> [REQUEST]
Below are records to write out exactly; drop the pictures when you do.

☆ ☆ ☆ ☆ ☆ ☆ ☆

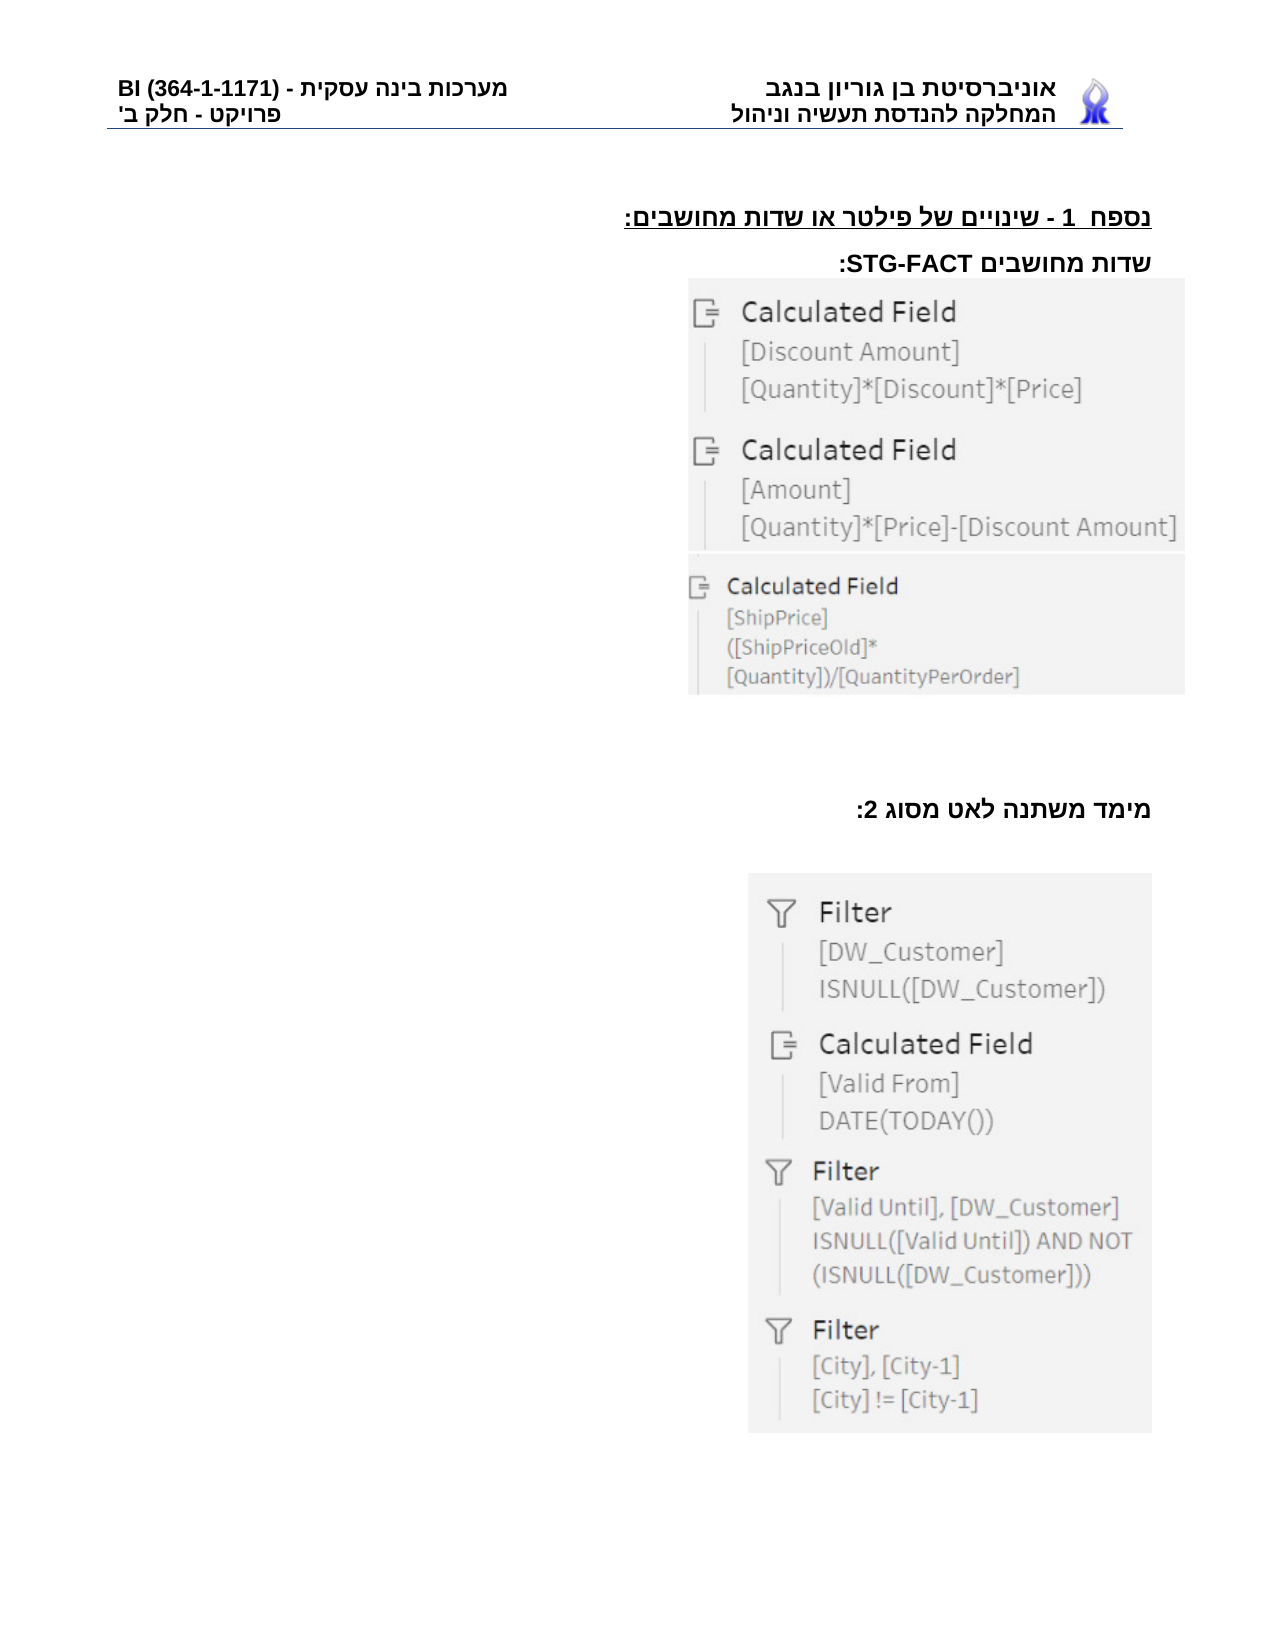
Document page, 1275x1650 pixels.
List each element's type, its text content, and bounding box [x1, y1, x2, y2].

picture [1078, 77, 1112, 125]
picture [688, 278, 1185, 699]
text שדות מחושבים STG-FACT: [118, 248, 1152, 277]
picture [748, 873, 1152, 1433]
text מימד משתנה לאט מסוג 2: [118, 795, 1152, 823]
text נספח 1 - שינויים של פילטר או שדות מחושבים: [118, 203, 1152, 232]
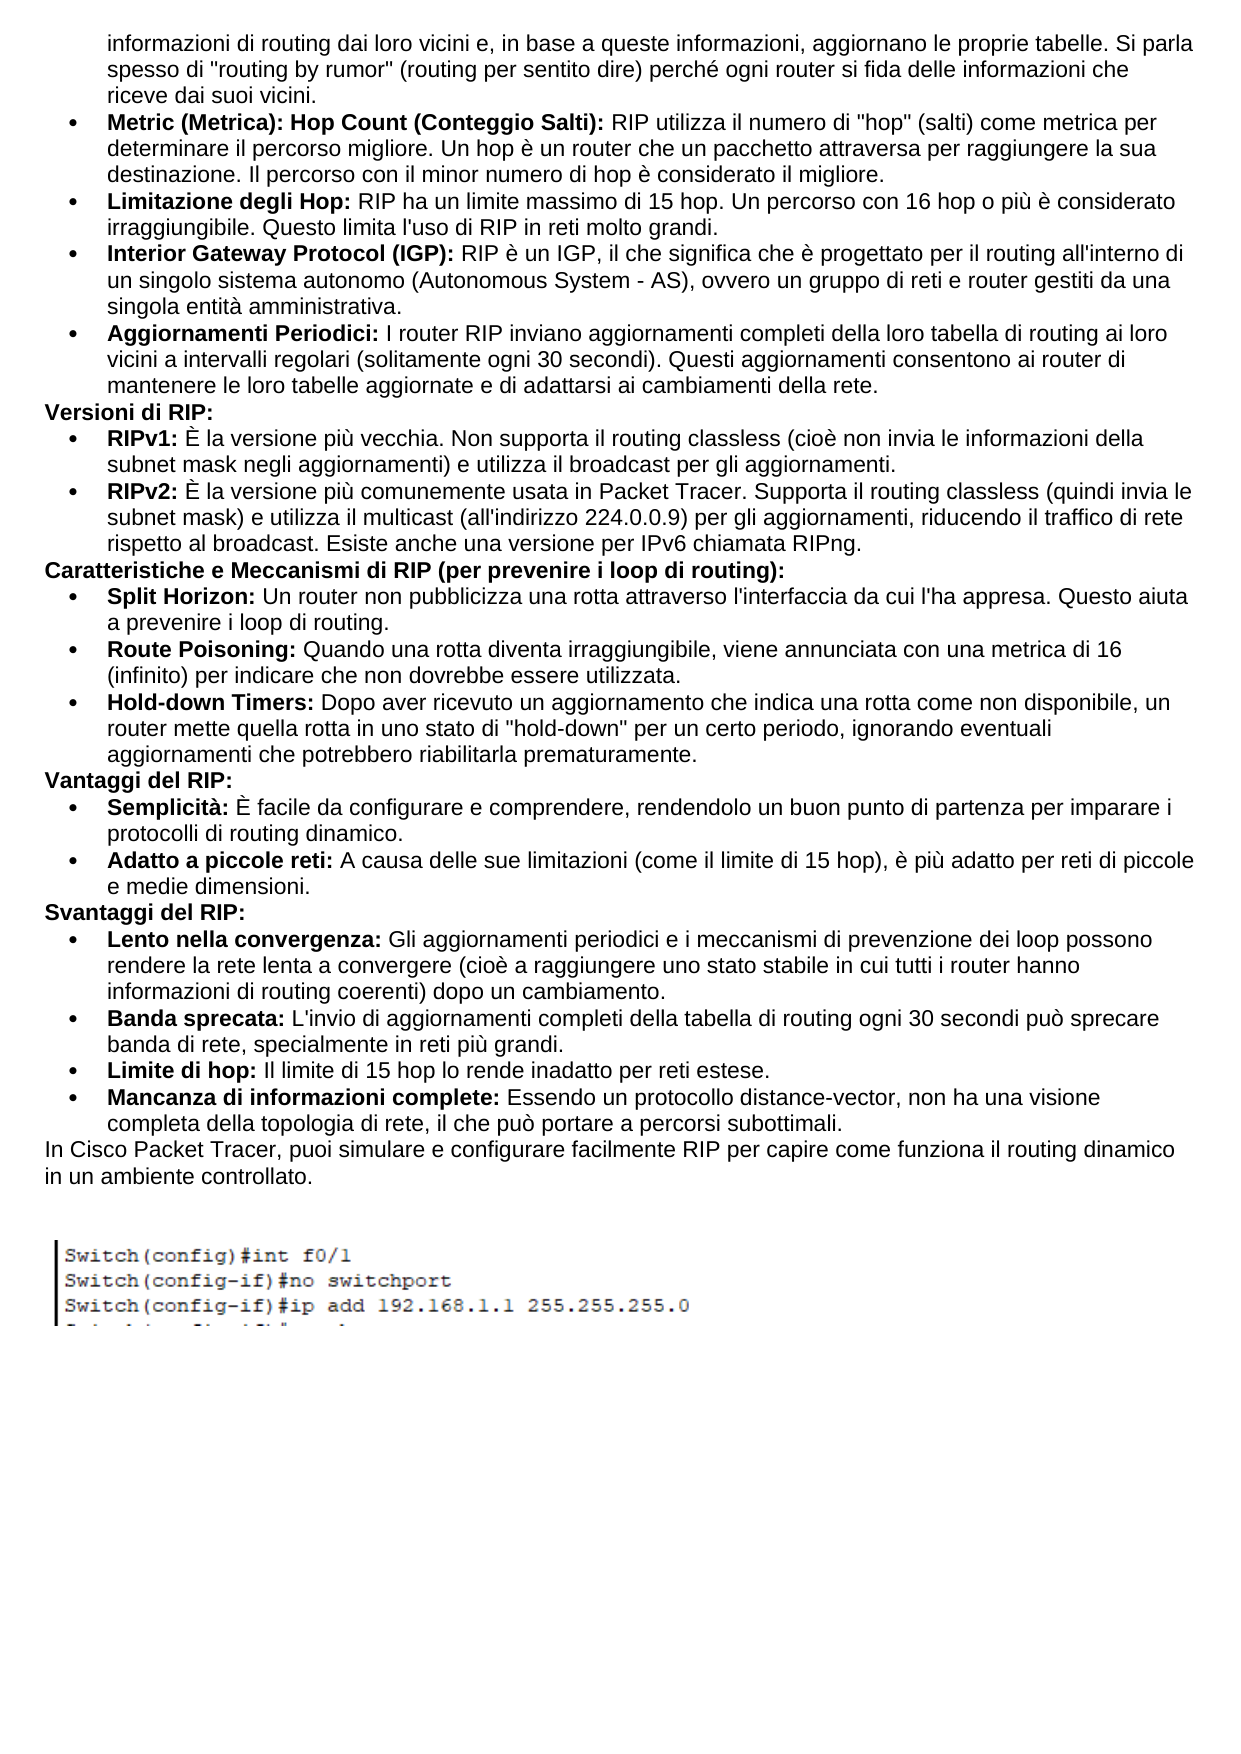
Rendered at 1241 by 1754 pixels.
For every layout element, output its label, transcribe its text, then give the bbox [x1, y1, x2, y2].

☆ ☆ ☆ ☆ ☆ ☆ ☆

> [EXERCISE RESULT]
Document page, 1275x1650 pixels.
List each element's type, its text content, and bounding box [x1, y1, x2, y2].

picture [1078, 77, 1112, 125]
picture [688, 278, 1185, 699]
text שדות מחושבים STG-FACT: [118, 248, 1152, 277]
picture [748, 873, 1152, 1433]
text מימד משתנה לאט מסוג 2: [118, 795, 1152, 823]
text נספח 1 - שינויים של פילטר או שדות מחושבים: [118, 203, 1152, 232]
Rendered at 1241 by 1754 pixels.
For every layout element, output its label, transcribe its text, then give the bbox [x1, y1, x2, y2].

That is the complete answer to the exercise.